Task item>
Set down, in full, every record in the block.

Records>
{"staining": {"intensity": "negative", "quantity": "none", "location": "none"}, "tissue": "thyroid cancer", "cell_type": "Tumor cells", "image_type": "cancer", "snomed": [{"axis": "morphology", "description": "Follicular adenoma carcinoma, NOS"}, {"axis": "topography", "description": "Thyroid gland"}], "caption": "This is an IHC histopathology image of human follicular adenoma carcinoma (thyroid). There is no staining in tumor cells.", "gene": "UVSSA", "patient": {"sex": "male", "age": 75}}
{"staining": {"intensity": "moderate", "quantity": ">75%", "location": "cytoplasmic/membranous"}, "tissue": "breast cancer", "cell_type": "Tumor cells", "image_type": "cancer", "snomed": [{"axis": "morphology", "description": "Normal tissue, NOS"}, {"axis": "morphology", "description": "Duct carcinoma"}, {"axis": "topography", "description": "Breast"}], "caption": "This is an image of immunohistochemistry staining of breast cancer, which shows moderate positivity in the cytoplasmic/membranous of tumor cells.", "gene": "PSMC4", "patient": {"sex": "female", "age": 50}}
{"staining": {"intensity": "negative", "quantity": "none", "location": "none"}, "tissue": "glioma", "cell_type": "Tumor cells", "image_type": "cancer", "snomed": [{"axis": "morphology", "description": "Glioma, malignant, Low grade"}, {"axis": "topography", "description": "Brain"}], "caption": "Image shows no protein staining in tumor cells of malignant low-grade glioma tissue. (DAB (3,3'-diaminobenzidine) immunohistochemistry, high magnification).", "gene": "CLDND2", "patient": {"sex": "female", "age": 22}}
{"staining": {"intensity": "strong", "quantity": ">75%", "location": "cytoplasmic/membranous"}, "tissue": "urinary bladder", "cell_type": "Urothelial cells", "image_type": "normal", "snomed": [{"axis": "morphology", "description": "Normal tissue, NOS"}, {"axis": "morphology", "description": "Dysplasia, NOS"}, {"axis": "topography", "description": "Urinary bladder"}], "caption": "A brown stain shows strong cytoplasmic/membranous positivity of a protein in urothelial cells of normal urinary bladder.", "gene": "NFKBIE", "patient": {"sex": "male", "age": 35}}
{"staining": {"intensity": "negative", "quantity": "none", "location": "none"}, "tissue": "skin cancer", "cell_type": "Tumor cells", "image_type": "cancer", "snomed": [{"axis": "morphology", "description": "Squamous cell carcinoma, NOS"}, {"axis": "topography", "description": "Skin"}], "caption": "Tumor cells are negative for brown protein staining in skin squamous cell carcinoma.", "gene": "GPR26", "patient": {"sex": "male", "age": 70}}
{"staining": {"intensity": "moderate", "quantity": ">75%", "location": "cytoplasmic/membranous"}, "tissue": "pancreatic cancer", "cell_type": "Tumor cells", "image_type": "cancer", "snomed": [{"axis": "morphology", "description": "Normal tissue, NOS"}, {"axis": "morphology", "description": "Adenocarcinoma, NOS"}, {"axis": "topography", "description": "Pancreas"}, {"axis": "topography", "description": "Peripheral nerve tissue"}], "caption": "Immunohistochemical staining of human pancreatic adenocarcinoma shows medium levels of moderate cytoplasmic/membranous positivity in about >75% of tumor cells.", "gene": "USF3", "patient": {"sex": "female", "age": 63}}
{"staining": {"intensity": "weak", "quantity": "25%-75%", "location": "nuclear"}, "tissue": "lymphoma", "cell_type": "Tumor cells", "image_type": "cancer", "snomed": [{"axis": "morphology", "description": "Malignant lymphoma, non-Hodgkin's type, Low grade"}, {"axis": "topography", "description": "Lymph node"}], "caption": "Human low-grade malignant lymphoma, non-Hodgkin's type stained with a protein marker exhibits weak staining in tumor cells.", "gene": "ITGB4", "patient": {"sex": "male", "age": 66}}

Result below>
{"staining": {"intensity": "negative", "quantity": "none", "location": "none"}, "tissue": "thyroid cancer", "cell_type": "Tumor cells", "image_type": "cancer", "snomed": [{"axis": "morphology", "description": "Follicular adenoma carcinoma, NOS"}, {"axis": "topography", "description": "Thyroid gland"}], "caption": "This is an IHC histopathology image of human follicular adenoma carcinoma (thyroid). There is no staining in tumor cells.", "gene": "UVSSA", "patient": {"sex": "male", "age": 75}}
{"staining": {"intensity": "moderate", "quantity": ">75%", "location": "cytoplasmic/membranous"}, "tissue": "breast cancer", "cell_type": "Tumor cells", "image_type": "cancer", "snomed": [{"axis": "morphology", "description": "Normal tissue, NOS"}, {"axis": "morphology", "description": "Duct carcinoma"}, {"axis": "topography", "description": "Breast"}], "caption": "This is an image of immunohistochemistry staining of breast cancer, which shows moderate positivity in the cytoplasmic/membranous of tumor cells.", "gene": "PSMC4", "patient": {"sex": "female", "age": 50}}
{"staining": {"intensity": "negative", "quantity": "none", "location": "none"}, "tissue": "glioma", "cell_type": "Tumor cells", "image_type": "cancer", "snomed": [{"axis": "morphology", "description": "Glioma, malignant, Low grade"}, {"axis": "topography", "description": "Brain"}], "caption": "Image shows no protein staining in tumor cells of malignant low-grade glioma tissue. (DAB (3,3'-diaminobenzidine) immunohistochemistry, high magnification).", "gene": "CLDND2", "patient": {"sex": "female", "age": 22}}
{"staining": {"intensity": "strong", "quantity": ">75%", "location": "cytoplasmic/membranous"}, "tissue": "urinary bladder", "cell_type": "Urothelial cells", "image_type": "normal", "snomed": [{"axis": "morphology", "description": "Normal tissue, NOS"}, {"axis": "morphology", "description": "Dysplasia, NOS"}, {"axis": "topography", "description": "Urinary bladder"}], "caption": "A brown stain shows strong cytoplasmic/membranous positivity of a protein in urothelial cells of normal urinary bladder.", "gene": "NFKBIE", "patient": {"sex": "male", "age": 35}}
{"staining": {"intensity": "negative", "quantity": "none", "location": "none"}, "tissue": "skin cancer", "cell_type": "Tumor cells", "image_type": "cancer", "snomed": [{"axis": "morphology", "description": "Squamous cell carcinoma, NOS"}, {"axis": "topography", "description": "Skin"}], "caption": "Tumor cells are negative for brown protein staining in skin squamous cell carcinoma.", "gene": "GPR26", "patient": {"sex": "male", "age": 70}}
{"staining": {"intensity": "moderate", "quantity": ">75%", "location": "cytoplasmic/membranous"}, "tissue": "pancreatic cancer", "cell_type": "Tumor cells", "image_type": "cancer", "snomed": [{"axis": "morphology", "description": "Normal tissue, NOS"}, {"axis": "morphology", "description": "Adenocarcinoma, NOS"}, {"axis": "topography", "description": "Pancreas"}, {"axis": "topography", "description": "Peripheral nerve tissue"}], "caption": "Immunohistochemical staining of human pancreatic adenocarcinoma shows medium levels of moderate cytoplasmic/membranous positivity in about >75% of tumor cells.", "gene": "USF3", "patient": {"sex": "female", "age": 63}}
{"staining": {"intensity": "weak", "quantity": "25%-75%", "location": "nuclear"}, "tissue": "lymphoma", "cell_type": "Tumor cells", "image_type": "cancer", "snomed": [{"axis": "morphology", "description": "Malignant lymphoma, non-Hodgkin's type, Low grade"}, {"axis": "topography", "description": "Lymph node"}], "caption": "Human low-grade malignant lymphoma, non-Hodgkin's type stained with a protein marker exhibits weak staining in tumor cells.", "gene": "ITGB4", "patient": {"sex": "male", "age": 66}}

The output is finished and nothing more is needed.